The new Wolfenstein stays true to its single player roots and marks a glorious return for a 30+ year old franchise. We played the PS4 version of the game – read on to find out why this is a must-have if you’re a fan of first person shooters.
The original Wolfenstein wasn’t the early 90s version that many regard as the first 3D shooter, it was 2D game that actually favored stealth over run and gun gameplay. This all changed with 1992’s Wolfenstein 3D, which was all about a lone soldier taking on hordes and hordes of Nazi soldiers. Unlike the Doom franchise, Wolfenstein’s early success was largely based around its single player mode, and Wolfenstein: The New Order goes back to that formula in a big way. As Call of Duty and Battlefield both emphasise multiplayer modes more and more (making the single player campaign a relatively short experience), Wolfenstein is a breath of fresh air for fans of solo gameplay.
Wolfenstein: The New Order takes place in an alternative version of history where hero B.J. Blazkowicz finds himself awoken from a coma after 14 years to find that the Nazi reich is in control of the world in the early sixties. Not letting the effects of a 14 year coma keep him back, Blazkowicz sets out to restore order and take on the Nazi powers once more. The fact that quite a bit of time has passed results in an interesting gameplay world in which technological advanced have brought not only new weaponry and robotics, it has also extended the Nazi reach to places like the moon.
Over the course of the game’s 10 hour campaign (not including side quests and collectibles), you’ll find many interesting little bits and pieces, ranging from Germanified pop classics playing from your speakers to choices in the gameplay path you’ll be able take. This adds to the game’s replay value, but this type of game typically doesn’t justify jumping right back in for a second playthrough.
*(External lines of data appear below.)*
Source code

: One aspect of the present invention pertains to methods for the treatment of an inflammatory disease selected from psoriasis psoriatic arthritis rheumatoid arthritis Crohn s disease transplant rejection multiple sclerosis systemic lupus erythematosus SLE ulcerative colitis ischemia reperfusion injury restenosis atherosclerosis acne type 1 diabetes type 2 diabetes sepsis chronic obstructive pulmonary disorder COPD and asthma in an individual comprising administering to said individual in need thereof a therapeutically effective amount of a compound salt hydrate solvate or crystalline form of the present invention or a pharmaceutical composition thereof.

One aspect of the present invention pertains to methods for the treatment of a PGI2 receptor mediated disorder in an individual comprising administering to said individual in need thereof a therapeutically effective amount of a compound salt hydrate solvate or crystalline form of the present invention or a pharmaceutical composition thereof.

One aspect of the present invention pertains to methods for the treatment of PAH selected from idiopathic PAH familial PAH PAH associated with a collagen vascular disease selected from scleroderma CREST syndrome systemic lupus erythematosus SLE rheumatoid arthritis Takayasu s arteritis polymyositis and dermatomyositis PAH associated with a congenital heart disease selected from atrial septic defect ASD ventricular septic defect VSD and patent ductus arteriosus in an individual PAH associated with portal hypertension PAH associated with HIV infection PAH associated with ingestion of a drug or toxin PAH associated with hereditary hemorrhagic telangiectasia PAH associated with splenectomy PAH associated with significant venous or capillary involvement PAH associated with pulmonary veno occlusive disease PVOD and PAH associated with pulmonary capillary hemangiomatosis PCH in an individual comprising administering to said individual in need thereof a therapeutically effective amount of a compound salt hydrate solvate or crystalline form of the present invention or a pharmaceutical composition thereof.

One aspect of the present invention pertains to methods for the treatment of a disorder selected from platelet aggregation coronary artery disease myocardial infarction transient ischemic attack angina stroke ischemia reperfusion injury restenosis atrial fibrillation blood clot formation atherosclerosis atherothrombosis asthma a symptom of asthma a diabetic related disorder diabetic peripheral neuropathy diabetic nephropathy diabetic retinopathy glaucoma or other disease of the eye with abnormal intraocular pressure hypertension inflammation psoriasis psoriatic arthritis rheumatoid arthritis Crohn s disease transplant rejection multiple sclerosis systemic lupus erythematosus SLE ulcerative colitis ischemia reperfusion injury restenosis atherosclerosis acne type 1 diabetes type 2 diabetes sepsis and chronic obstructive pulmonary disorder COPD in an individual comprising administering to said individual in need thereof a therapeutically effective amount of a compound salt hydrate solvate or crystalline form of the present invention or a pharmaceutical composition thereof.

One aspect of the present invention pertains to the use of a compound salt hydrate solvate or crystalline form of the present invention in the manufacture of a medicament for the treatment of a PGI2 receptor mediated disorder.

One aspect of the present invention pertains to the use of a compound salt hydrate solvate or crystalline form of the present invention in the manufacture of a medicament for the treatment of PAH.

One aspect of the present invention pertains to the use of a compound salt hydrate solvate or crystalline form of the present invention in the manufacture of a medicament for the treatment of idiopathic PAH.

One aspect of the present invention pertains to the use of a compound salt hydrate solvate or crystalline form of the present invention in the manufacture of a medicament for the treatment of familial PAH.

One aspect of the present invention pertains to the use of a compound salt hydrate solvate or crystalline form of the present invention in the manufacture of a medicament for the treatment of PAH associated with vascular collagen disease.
Wolfenstein is no exception to that rule, but we’ll gladly go back in a few months – perhaps if and when developer Machine Games releases additional DLC content.
The production values for The New Order are extremely high throughout, with extraordinary amounts of detail that can be seen in the scenery, scripting, voice acting and animation. It’s all powered by the id Tech 5 engine that we previously saw in Rage and which we’ll hopefully see again quite soon if Doom 4 emerges from the dark. It may have been criticized for technical issues, but it can do wonderful things while in the right hands. The real star of the show, however, is Wolfenstein’s gameplay. Machine Games has taken the familiar Wolfenstein setting, tweaked it into an alternate history version of what we’re familiar with, and has refined the core gameplay in ways we haven’t seen before in a Wolfenstein title.
Sure, there are plenty of guns, lots of explosive action and a good amount of dual wielding, but there are subtle changes that make all the difference and add new depth to the experience. You can still go head-first into battle and shoot everything that moves, but the game offers you countless chances to take a more stealthy approach – essentially blending 30 years of Wolfenstein games into one. You’ll move from suspense to adrenaline in a matter of seconds when you’re discovered – only stopping for a breath after the next firefight is over. Wolfenstein manages to keep this up during the entire length of the campaign, which had us hoping for more as soon as it ended.
This is a game that deserves to do very well. As fans of single player shooters we can’t do anything but fully recommend Wolfenstein: The New Order. If online multiplayer is your thing then you may want to look elsewhere, but fans of single player shooter campaigns shouldn’t hesitate in picking this up.